● Supplied material
--------------------------------
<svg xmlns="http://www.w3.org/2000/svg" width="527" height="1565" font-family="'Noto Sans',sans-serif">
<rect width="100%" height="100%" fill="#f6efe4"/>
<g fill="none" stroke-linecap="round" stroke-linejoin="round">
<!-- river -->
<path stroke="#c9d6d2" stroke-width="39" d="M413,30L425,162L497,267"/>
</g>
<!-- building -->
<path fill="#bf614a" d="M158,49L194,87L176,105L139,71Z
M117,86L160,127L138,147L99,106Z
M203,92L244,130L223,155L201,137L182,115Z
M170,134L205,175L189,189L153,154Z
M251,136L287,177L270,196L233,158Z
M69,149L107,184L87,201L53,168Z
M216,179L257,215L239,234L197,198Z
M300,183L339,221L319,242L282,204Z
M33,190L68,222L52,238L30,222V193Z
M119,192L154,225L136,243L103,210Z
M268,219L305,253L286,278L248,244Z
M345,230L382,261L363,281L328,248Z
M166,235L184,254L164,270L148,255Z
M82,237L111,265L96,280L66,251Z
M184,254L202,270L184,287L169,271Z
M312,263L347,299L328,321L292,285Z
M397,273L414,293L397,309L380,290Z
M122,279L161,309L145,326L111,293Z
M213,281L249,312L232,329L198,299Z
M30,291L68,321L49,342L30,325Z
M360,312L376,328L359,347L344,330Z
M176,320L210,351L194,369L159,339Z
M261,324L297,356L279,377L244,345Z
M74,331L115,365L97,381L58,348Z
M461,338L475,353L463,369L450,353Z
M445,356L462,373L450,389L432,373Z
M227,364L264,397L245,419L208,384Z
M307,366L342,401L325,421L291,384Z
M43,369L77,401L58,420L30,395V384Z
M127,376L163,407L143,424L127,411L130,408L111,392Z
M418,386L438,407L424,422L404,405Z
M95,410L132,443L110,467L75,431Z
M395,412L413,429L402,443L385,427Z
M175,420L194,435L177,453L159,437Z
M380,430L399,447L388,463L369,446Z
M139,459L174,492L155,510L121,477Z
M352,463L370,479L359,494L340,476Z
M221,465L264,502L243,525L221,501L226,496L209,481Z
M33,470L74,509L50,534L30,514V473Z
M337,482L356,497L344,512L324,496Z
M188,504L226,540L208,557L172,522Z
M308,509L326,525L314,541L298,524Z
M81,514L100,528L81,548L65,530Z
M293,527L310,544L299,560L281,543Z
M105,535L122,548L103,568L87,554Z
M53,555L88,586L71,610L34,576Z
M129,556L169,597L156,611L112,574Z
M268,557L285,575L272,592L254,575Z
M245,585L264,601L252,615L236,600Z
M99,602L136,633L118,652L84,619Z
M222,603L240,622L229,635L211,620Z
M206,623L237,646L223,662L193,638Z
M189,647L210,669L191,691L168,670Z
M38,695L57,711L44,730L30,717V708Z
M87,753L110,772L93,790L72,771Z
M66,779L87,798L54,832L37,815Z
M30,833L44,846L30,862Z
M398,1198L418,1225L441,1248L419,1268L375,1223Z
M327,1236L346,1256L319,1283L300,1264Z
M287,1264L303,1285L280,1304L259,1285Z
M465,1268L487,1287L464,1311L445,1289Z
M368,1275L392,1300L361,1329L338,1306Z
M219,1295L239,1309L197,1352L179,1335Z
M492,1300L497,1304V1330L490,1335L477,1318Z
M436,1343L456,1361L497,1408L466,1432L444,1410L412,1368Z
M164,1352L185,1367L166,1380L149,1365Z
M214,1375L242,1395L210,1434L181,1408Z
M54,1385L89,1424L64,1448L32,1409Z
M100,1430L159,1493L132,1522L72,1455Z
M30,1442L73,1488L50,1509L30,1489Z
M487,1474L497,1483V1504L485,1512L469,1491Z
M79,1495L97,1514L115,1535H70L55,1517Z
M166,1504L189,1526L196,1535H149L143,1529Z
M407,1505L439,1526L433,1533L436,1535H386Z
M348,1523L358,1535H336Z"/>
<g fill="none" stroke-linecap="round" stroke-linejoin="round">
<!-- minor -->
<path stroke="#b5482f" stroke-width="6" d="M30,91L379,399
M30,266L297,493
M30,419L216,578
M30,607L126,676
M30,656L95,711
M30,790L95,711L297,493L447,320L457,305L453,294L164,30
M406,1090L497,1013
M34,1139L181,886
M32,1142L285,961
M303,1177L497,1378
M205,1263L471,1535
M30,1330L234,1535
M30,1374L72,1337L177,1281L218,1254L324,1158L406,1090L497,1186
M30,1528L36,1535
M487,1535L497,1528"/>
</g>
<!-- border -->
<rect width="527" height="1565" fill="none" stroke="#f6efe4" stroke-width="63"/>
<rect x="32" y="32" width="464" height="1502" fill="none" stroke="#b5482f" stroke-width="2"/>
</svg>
--------------------------------
● Work task
Each record is to be retyped exactly as it appears.

● Response for this exercise
<svg xmlns="http://www.w3.org/2000/svg" width="527" height="1565" font-family="'Noto Sans',sans-serif">
<rect width="100%" height="100%" fill="#f6efe4"/>
<g fill="none" stroke-linecap="round" stroke-linejoin="round">
<!-- river -->
<path stroke="#c9d6d2" stroke-width="39" d="M413,30L425,162L497,267"/>
</g>
<!-- building -->
<path fill="#bf614a" d="M158,49L194,87L176,105L139,71Z
M117,86L160,127L138,147L99,106Z
M203,92L244,130L223,155L201,137L182,115Z
M170,134L205,175L189,189L153,154Z
M251,136L287,177L270,196L233,158Z
M69,149L107,184L87,201L53,168Z
M216,179L257,215L239,234L197,198Z
M300,183L339,221L319,242L282,204Z
M33,190L68,222L52,238L30,222V193Z
M119,192L154,225L136,243L103,210Z
M268,219L305,253L286,278L248,244Z
M345,230L382,261L363,281L328,248Z
M166,235L184,254L164,270L148,255Z
M82,237L111,265L96,280L66,251Z
M184,254L202,270L184,287L169,271Z
M312,263L347,299L328,321L292,285Z
M397,273L414,293L397,309L380,290Z
M122,279L161,309L145,326L111,293Z
M213,281L249,312L232,329L198,299Z
M30,291L68,321L49,342L30,325Z
M360,312L376,328L359,347L344,330Z
M176,320L210,351L194,369L159,339Z
M261,324L297,356L279,377L244,345Z
M74,331L115,365L97,381L58,348Z
M461,338L475,353L463,369L450,353Z
M445,356L462,373L450,389L432,373Z
M227,364L264,397L245,419L208,384Z
M307,366L342,401L325,421L291,384Z
M43,369L77,401L58,420L30,395V384Z
M127,376L163,407L143,424L127,411L130,408L111,392Z
M418,386L438,407L424,422L404,405Z
M95,410L132,443L110,467L75,431Z
M395,412L413,429L402,443L385,427Z
M175,420L194,435L177,453L159,437Z
M380,430L399,447L388,463L369,446Z
M139,459L174,492L155,510L121,477Z
M352,463L370,479L359,494L340,476Z
M221,465L264,502L243,525L221,501L226,496L209,481Z
M33,470L74,509L50,534L30,514V473Z
M337,482L356,497L344,512L324,496Z
M188,504L226,540L208,557L172,522Z
M308,509L326,525L314,541L298,524Z
M81,514L100,528L81,548L65,530Z
M293,527L310,544L299,560L281,543Z
M105,535L122,548L103,568L87,554Z
M53,555L88,586L71,610L34,576Z
M129,556L169,597L156,611L112,574Z
M268,557L285,575L272,592L254,575Z
M245,585L264,601L252,615L236,600Z
M99,602L136,633L118,652L84,619Z
M222,603L240,622L229,635L211,620Z
M206,623L237,646L223,662L193,638Z
M189,647L210,669L191,691L168,670Z
M38,695L57,711L44,730L30,717V708Z
M87,753L110,772L93,790L72,771Z
M66,779L87,798L54,832L37,815Z
M30,833L44,846L30,862Z
M398,1198L418,1225L441,1248L419,1268L375,1223Z
M327,1236L346,1256L319,1283L300,1264Z
M287,1264L303,1285L280,1304L259,1285Z
M465,1268L487,1287L464,1311L445,1289Z
M368,1275L392,1300L361,1329L338,1306Z
M219,1295L239,1309L197,1352L179,1335Z
M492,1300L497,1304V1330L490,1335L477,1318Z
M436,1343L456,1361L497,1408L466,1432L444,1410L412,1368Z
M164,1352L185,1367L166,1380L149,1365Z
M214,1375L242,1395L210,1434L181,1408Z
M54,1385L89,1424L64,1448L32,1409Z
M100,1430L159,1493L132,1522L72,1455Z
M30,1442L73,1488L50,1509L30,1489Z
M487,1474L497,1483V1504L485,1512L469,1491Z
M79,1495L97,1514L115,1535H70L55,1517Z
M166,1504L189,1526L196,1535H149L143,1529Z
M407,1505L439,1526L433,1533L436,1535H386Z
M348,1523L358,1535H336Z"/>
<g fill="none" stroke-linecap="round" stroke-linejoin="round">
<!-- minor -->
<path stroke="#b5482f" stroke-width="6" d="M30,91L379,399
M30,266L297,493
M30,419L216,578
M30,607L126,676
M30,656L95,711
M30,790L95,711L297,493L447,320L457,305L453,294L164,30
M406,1090L497,1013
M34,1139L181,886
M32,1142L285,961
M303,1177L497,1378
M205,1263L471,1535
M30,1330L234,1535
M30,1374L72,1337L177,1281L218,1254L324,1158L406,1090L497,1186
M30,1528L36,1535
M487,1535L497,1528"/>
</g>
<!-- border -->
<rect width="527" height="1565" fill="none" stroke="#f6efe4" stroke-width="63"/>
<rect x="32" y="32" width="464" height="1502" fill="none" stroke="#b5482f" stroke-width="2"/>
</svg>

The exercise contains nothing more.